Azza était déçue ne pas avoir pu accompagner les hommes de main lors de leur arrêt sur le satellite LTI-35121. Le capitaine lui avait interdit d’y débarquer, ordre plus que raisonnable. Elle n’avait pu qu’observer de la salle commune l’astroport de plein air recouvert de poussière oxydée. L’équipage avait récupéré des tonnes de câbles en cuivre à livrer sur LOV-374C3, où se trouvait la hackeuse. Ce « la » lui réchauffait le cœur, mais elle ne comprenait pas quelle était la nécessité de la rencontrer en chair et en os, surtout au vu des risques que cela impliquait. Le navire mettrait du temps pour rejoindre la planète, mais le voyage ne la dérangeait pas. Elle aimait le glissement du vaisseau dans l’espace et la sensation du temps qui s’arrêtait. Issam lui avait dit que le voyage durerait plus ou moins un mois, passage de portes galactiques compris.

Les cabines d’aisance aussi reluisantes que possible, Azza repassa dans le couloir et aperçut une tache d’huile au sol. Encore. Si elle surprenait celui qui ramenait de l’huile mécanique dans sa cellule… Elle jura entre ses lèvres, sortit une éponge métallique et commença à gratter, devinant plus qu’elle ne voyait les va-et-vient des hommes autour d’elle, rythmés par les frôlements des silhouettes et les ouvertures des portes pneumatiques.

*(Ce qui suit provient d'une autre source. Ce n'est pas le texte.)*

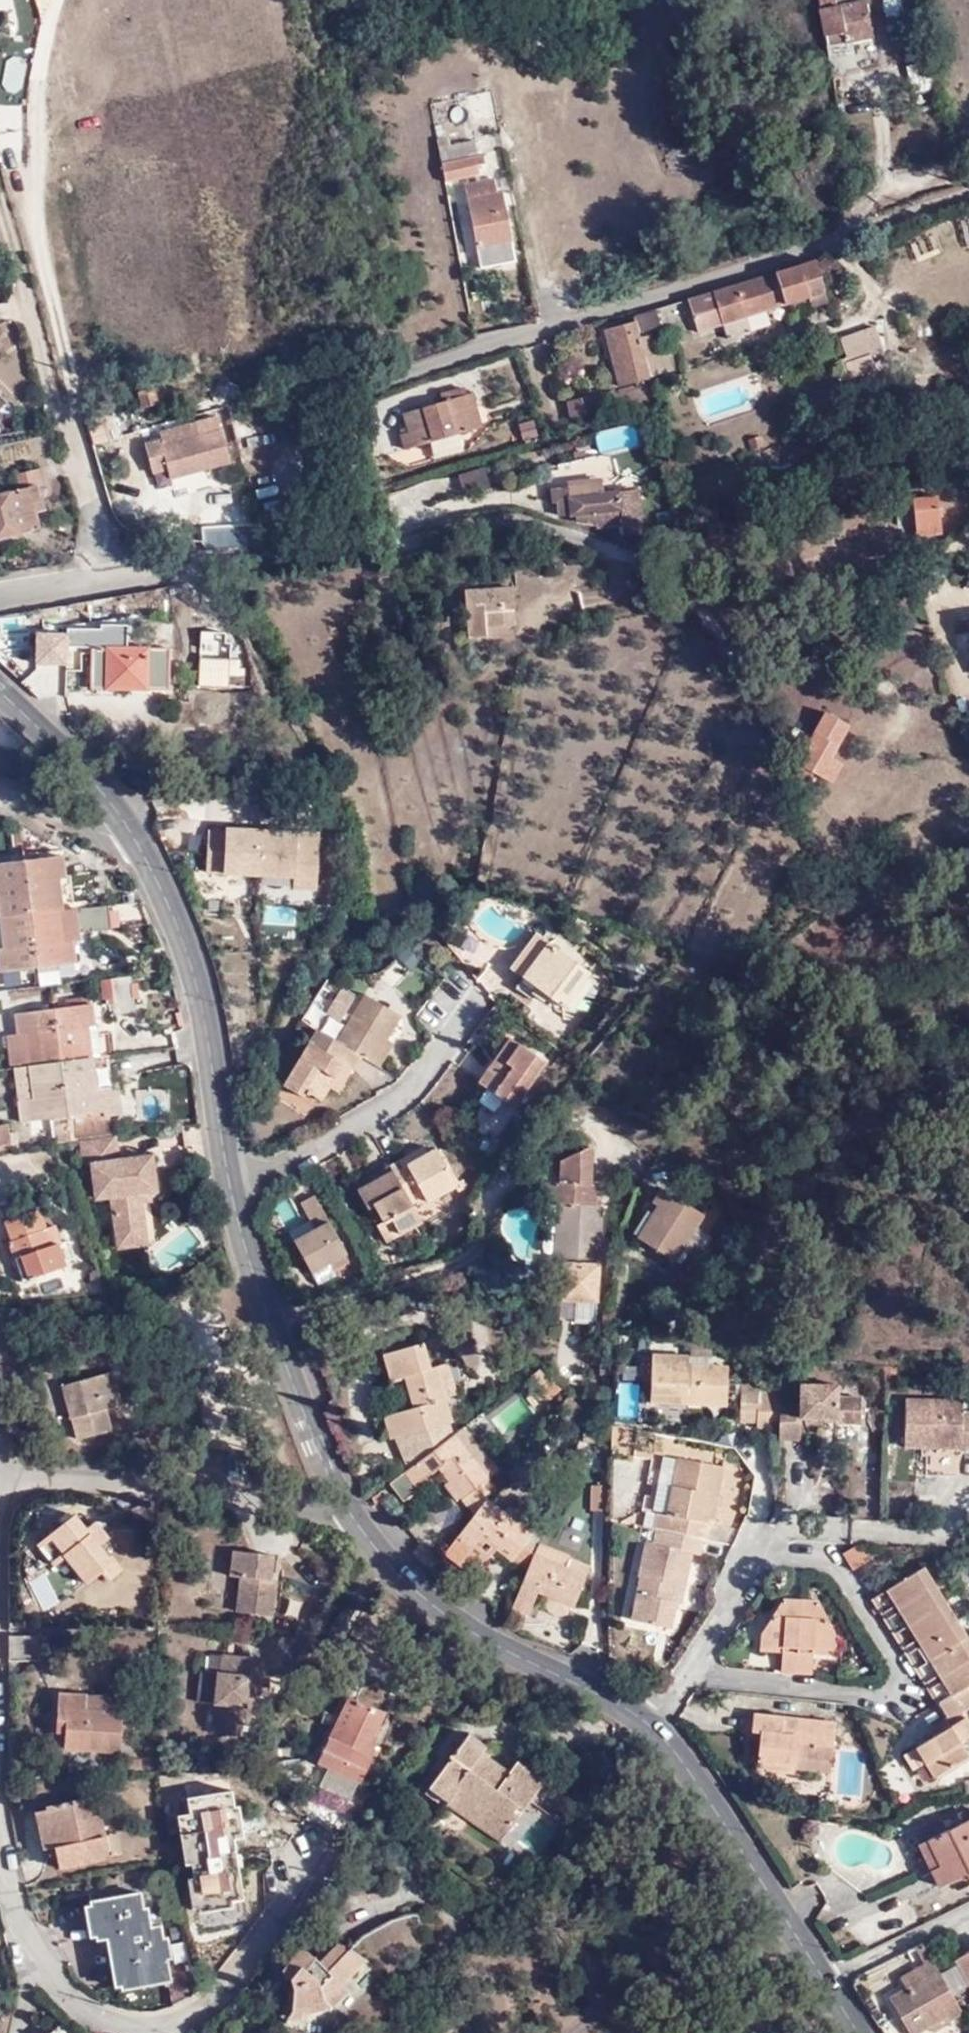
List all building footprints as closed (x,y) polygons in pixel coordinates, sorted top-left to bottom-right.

Enfin satisfaite du résultat, elle se releva, le dos en compote, et avisa le capitaine appuyé juste à côté, cigarette éteinte au bec et jambes croisées. Mince, il était là depuis combien de temps ? Le sourire carnassier qu’il affichait sur son visage annonçait un futur bon moment pour lui et probablement moins pour elle. Elle inspira doucement. Oh ! non, elle ne lui donnera pas la satisfaction de perdre son calme et prit les devants. Elle posa sa serpillière contre le mur avant de l’apostropher :

― Qu’est-ce qu’il y a, Kalozka ?

― Oh, rien, mon petit palmier d’amour, je crois que je m’habitue à la présence de femme à bord.

― Ah…

Le capitaine s’approcha et prit entre ses doigts une mèche de cheveux qui chatouillait le front d’Azza. Il était trop près, son après-rasage lui piquait le nez, mais elle réprima son recul. Elle refusait de lui offrir cette petite victoire aussi facilement.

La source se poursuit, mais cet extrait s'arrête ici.